• **Extract to read**

▼

Through conducting experiments with machine learning approaches for various problem transformation methods, we observed that considering label correlations significantly enhances classification performance compared to situations where label correlations are not taken into account. Specifically, the CC and LP methods, which consider inter-label correlations, outperform the BR method in terms of Macro-F1 and absolute accuracy evaluation metrics. Macro-F1 scores exhibit improvements ranging from 1.5% to 5.6%, whereas absolute accuracy demonstrates enhancements ranging from 17.2% to 19.6%. These findings underscore the importance of considering label correlations, especially in the context of learning low-frequency labels. Additionally, in comparison to the SVM algorithm, ML-kNN exhibits suboptimal performance in handling high-dimensional datasets, and its classification performance regarding labels falls short of that of the SVM algorithm.

Based on the observed experimental results, the CNLE method exhibits a significant improvement in classification effectiveness compared to traditional machine learning approaches, with a 3.0% increase in Micro-F1 and a 3.2% enhancement in absolute accuracy. The CNLE method leverages a shared attention network to handle both text and label sequences, thereby extracting highly differentiated textual representations, contributing to more effective and accurate classification outcomes.

The LACO method employs a document-label cross-attention mechanism to generate more discriminative document representations, achieving a notable improvement in absolute accuracy compared to a baseline model based on BERT, with a 5.6% increase. Furthermore, the multitask framework demonstrates robust capabilities in predicting low-frequency labels and learning label correlations. Specifically, the LACO method enhances Macro-F1 scores by 2.5% compared to the baseline model. Additionally, by considering higher-order correlations in the CLCP task, the LACO method aids in capturing more complex relationships among labels, achieving superior performance in terms of the Macro-F1 metric, with a 0.7% improvement compared to the PLCP task.

▲

• **Raw data**
▼

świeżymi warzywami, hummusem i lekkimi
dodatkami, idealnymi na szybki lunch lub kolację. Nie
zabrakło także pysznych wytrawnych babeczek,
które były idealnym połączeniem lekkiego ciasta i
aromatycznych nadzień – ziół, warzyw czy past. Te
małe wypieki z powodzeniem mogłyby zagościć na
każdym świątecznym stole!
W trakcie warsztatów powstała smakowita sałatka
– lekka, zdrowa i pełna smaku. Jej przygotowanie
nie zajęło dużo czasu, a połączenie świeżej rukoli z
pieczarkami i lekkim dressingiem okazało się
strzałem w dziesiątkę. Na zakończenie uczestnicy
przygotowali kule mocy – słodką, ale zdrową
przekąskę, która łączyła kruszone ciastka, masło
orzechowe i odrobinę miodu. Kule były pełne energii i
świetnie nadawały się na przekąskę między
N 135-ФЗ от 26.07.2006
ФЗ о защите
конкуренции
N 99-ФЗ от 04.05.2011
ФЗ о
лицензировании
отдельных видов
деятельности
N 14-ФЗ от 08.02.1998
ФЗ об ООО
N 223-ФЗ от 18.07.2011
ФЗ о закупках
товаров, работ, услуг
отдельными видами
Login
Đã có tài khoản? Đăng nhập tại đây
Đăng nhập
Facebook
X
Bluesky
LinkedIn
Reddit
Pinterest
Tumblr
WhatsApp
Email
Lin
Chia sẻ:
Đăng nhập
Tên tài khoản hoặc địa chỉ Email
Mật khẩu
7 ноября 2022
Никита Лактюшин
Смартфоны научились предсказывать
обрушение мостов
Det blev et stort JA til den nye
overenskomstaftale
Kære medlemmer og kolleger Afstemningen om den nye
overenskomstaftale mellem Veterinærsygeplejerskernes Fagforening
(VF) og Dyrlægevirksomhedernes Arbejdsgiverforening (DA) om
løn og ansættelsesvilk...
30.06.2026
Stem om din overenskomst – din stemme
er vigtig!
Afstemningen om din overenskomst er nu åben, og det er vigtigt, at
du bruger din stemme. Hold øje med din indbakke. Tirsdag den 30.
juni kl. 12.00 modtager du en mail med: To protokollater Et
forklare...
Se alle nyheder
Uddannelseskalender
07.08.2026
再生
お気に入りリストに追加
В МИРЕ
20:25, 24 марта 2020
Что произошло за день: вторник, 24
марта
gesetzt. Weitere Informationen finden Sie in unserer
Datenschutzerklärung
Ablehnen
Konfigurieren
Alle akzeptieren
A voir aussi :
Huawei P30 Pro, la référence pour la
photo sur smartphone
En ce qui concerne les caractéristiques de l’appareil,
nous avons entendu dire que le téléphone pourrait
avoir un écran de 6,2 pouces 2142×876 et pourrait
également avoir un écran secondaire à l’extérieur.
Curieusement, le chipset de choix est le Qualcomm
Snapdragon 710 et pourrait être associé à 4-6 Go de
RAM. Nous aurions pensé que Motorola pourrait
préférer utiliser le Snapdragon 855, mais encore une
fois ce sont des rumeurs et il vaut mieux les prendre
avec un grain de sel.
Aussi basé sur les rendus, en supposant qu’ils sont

▲

Please repeat the multi-label classification passage from "The LACO method employs" to "the PLCP task.", substituting "LACO model" for "LACO method".

The LACO model employs a document-label cross-attention mechanism to generate more discriminative document representations, achieving a notable improvement in absolute accuracy compared to a baseline model based on BERT, with a 5.6% increase. Furthermore, the multitask framework demonstrates robust capabilities in predicting low-frequency labels and learning label correlations. Specifically, the LACO model enhances Macro-F1 scores by 2.5% compared to the baseline model. Additionally, by considering higher-order correlations in the CLCP task, the LACO model aids in capturing more complex relationships among labels, achieving superior performance in terms of the Macro-F1 metric, with a 0.7% improvement compared to the PLCP task.